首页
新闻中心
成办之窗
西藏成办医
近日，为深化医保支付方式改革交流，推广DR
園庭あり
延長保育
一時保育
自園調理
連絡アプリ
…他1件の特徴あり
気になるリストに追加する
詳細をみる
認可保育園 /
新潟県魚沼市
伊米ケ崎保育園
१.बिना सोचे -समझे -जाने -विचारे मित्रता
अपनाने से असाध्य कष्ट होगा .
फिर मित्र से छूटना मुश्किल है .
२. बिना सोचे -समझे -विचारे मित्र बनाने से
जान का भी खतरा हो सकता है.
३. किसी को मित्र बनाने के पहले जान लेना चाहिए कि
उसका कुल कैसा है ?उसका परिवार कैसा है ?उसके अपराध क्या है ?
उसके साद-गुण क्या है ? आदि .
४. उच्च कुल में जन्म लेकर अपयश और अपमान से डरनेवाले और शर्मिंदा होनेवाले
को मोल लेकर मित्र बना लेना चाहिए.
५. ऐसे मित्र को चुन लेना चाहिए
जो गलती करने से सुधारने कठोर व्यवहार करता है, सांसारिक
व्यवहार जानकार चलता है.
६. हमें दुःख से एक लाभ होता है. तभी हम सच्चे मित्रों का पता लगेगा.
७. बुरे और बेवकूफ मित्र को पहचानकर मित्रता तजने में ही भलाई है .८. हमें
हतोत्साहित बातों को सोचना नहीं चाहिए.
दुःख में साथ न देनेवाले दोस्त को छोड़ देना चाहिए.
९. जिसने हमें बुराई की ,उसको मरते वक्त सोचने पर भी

+ + +

● **Exercise objective**:
Now repeat the data exactly, keeping every line.

● **Task response**:
首页
新闻中心
成办之窗
西藏成办医
近日，为深化医保支付方式改革交流，推广DR
園庭あり
延長保育
一時保育
自園調理
連絡アプリ
…他1件の特徴あり
気になるリストに追加する
詳細をみる
認可保育園 /
新潟県魚沼市
伊米ケ崎保育園
१.बिना सोचे -समझे -जाने -विचारे मित्रता
अपनाने से असाध्य कष्ट होगा .
फिर मित्र से छूटना मुश्किल है .
२. बिना सोचे -समझे -विचारे मित्र बनाने से
जान का भी खतरा हो सकता है.
३. किसी को मित्र बनाने के पहले जान लेना चाहिए कि
उसका कुल कैसा है ?उसका परिवार कैसा है ?उसके अपराध क्या है ?
उसके साद-गुण क्या है ? आदि .
४. उच्च कुल में जन्म लेकर अपयश और अपमान से डरनेवाले और शर्मिंदा होनेवाले
को मोल लेकर मित्र बना लेना चाहिए.
५. ऐसे मित्र को चुन लेना चाहिए
जो गलती करने से सुधारने कठोर व्यवहार करता है, सांसारिक
व्यवहार जानकार चलता है.
६. हमें दुःख से एक लाभ होता है. तभी हम सच्चे मित्रों का पता लगेगा.
७. बुरे और बेवकूफ मित्र को पहचानकर मित्रता तजने में ही भलाई है .८. हमें
हतोत्साहित बातों को सोचना नहीं चाहिए.
दुःख में साथ न देनेवाले दोस्त को छोड़ देना चाहिए.
९. जिसने हमें बुराई की ,उसको मरते वक्त सोचने पर भी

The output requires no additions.